>> begin Passage provided

Re: Lots in Account screen : Value sign

2016-08-25 Thread Alex Aycinena
>
> -- Forwarded message --
> From: Linas Vepstas 
> To: "Frank H. Ellenberger" , Geert
> Janssens 
> Cc: GNUCASH devel 
> Date: Wed, 24 Aug 2016 23:12:54 -0500
> Subject: Re: Re: Lots in Account screen : Value sign
> Wow... you're asking me to remember something from 12 years ago ...
>
> Here's my best guess: for a "lot", I had the mental model of starting with
> 100 of something ... e.g. 100 cans of paint, and then selling them off in
> dribs and drabs. Thus, the first entry, that opens the lot, has a sign that
> differs from all the others.  By definition, there can be only one such
> entry in the lot, -- by definition, all of the other entries must have the
> opposite sign. Lots can only shrink and get smaller.
>
> So -- I buy 100 cans of paint at $10 per can, then sell 20 at $15 a can,
> then sell 35 at $17 a can, then sell 45 at $12 a can, closing out the lot
> (forever, since all the paint in that lot is now gone).
>
> Lots could be shares of stock, could be cans of paint, cartons of milk
> marked by expiration date -- anything that is naturally counted in
> non-monetary units, and come in lots (i.e. you want to sell/use/drink the
> oldest milk first, so you really do want to track the date/lot-number).
> More abstractly, lots could be shipments to a customer, unfilled or
> partially filed orders, whatever --
>
> With this concept of a lot, its impossible to add more to the lot -- once
> opened, it can only be depleted.  Thus, the split that opens the lot is
> "special". By assumption, its the very first split; it doesn't really make
> sense for it to be any other. That is, I can't sell cans of paint that I
> don't yet have.  At least, that was the initial conception of how lots
> work.

>> end Passage provided

**Work to be completed**
Continue the mailing-list post on lot value signs from where it stops.

>> begin Recorded information

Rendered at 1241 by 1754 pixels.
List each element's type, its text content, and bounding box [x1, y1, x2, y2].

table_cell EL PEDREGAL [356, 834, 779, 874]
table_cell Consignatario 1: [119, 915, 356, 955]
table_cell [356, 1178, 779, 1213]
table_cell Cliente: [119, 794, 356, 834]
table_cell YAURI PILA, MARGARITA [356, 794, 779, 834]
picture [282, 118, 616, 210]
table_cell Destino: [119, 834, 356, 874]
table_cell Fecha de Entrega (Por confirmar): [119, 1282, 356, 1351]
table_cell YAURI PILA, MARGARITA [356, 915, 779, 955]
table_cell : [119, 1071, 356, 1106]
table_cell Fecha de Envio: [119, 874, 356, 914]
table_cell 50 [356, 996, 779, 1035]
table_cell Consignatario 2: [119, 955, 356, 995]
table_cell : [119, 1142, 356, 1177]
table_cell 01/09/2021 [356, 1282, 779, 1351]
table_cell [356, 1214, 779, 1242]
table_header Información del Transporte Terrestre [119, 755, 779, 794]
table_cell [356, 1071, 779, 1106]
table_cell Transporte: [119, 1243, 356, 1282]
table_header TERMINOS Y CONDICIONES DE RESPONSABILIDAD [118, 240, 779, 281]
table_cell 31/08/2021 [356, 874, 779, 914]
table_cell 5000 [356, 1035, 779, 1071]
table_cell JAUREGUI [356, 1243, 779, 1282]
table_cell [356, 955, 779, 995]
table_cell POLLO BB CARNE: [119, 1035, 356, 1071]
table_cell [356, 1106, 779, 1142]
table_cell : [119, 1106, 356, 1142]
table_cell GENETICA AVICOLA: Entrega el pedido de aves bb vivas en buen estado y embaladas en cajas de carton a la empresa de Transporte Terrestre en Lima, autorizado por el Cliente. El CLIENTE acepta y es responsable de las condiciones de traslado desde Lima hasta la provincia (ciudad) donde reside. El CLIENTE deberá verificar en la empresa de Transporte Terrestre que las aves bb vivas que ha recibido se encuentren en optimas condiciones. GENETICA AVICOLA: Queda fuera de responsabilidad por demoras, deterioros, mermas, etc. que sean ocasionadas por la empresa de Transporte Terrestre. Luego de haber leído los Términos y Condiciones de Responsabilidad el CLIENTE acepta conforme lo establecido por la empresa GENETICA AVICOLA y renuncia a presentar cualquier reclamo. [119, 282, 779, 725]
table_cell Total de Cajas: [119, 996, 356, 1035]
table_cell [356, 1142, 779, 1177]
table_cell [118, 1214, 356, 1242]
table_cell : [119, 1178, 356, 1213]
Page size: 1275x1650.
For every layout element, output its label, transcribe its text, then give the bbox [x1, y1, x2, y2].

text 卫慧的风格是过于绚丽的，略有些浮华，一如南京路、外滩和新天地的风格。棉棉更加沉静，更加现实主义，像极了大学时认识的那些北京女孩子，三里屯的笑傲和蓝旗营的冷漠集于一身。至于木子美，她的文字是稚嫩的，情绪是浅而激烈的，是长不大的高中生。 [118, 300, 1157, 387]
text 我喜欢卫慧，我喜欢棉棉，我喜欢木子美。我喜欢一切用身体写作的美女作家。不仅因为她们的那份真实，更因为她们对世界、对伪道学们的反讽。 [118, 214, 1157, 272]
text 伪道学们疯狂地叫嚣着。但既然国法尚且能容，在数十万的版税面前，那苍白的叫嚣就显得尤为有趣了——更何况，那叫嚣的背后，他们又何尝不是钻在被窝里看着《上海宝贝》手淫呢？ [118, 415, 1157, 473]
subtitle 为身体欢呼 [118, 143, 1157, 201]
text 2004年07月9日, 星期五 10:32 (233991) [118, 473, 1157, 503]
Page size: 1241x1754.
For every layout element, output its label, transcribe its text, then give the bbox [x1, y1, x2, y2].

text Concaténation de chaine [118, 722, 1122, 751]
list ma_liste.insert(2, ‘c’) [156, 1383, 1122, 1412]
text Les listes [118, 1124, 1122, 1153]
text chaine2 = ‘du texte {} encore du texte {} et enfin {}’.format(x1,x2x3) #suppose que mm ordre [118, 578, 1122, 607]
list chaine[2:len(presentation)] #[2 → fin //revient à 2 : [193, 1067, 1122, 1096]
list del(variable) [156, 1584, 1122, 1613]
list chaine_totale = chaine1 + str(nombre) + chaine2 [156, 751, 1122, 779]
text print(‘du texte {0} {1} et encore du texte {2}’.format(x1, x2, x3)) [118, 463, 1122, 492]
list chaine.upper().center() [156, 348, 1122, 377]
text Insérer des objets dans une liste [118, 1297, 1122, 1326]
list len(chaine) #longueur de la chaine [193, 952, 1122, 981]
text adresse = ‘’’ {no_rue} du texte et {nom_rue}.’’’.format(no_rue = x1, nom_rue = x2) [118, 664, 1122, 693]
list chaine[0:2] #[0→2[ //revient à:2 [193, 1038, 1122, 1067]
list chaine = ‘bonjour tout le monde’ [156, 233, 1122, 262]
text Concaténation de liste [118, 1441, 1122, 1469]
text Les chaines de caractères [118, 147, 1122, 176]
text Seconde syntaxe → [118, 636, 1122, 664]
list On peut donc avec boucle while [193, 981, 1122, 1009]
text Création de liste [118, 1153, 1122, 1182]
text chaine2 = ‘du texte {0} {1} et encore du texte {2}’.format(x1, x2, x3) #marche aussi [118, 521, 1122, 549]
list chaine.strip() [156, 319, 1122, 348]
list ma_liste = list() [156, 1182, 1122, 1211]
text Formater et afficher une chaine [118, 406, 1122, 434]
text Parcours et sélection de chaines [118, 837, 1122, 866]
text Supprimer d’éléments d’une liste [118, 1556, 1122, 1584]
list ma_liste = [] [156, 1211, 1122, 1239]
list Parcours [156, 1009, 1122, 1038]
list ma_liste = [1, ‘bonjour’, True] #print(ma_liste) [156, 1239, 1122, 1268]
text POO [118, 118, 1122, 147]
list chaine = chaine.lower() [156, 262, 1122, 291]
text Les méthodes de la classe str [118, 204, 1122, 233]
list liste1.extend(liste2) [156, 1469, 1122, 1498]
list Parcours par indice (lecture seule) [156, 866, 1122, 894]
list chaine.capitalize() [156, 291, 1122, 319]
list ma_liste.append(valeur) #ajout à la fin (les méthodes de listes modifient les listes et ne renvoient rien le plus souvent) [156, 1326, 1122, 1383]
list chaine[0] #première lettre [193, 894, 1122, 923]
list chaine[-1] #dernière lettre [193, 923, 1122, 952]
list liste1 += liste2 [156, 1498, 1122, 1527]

>> end Recorded information

**Exercise output**
>
>
For stocks, you could have selling short, that is, selling shares you don't
already own at a future date and then buying them at a future date to
deliver when due hoping to make money on a drop on their value. Not your
typical stock transaction, though.


> Now, we all have read the news about corporations that sell things before
> the customer takes delivery, leading to various accounting scandals. I
> suppose there are other legitimate uses of lots, which somehow get
> overdrawn before they are stocked up.  Or something.  But that got
> confusing to think about, and was not a part of the design.
>
> I'm not at all clear as to why payments or invoices are going through the
> lot system, other than maybe you bill someone $100 and they pay you in
> installments?  Ans so you want to match up the installments with the
> original invoice, until its paid off?  I guess that's a valid use of
> lots... If the sign is wrong for that special, first entry, then that's the
> fault of whomever opened that lot.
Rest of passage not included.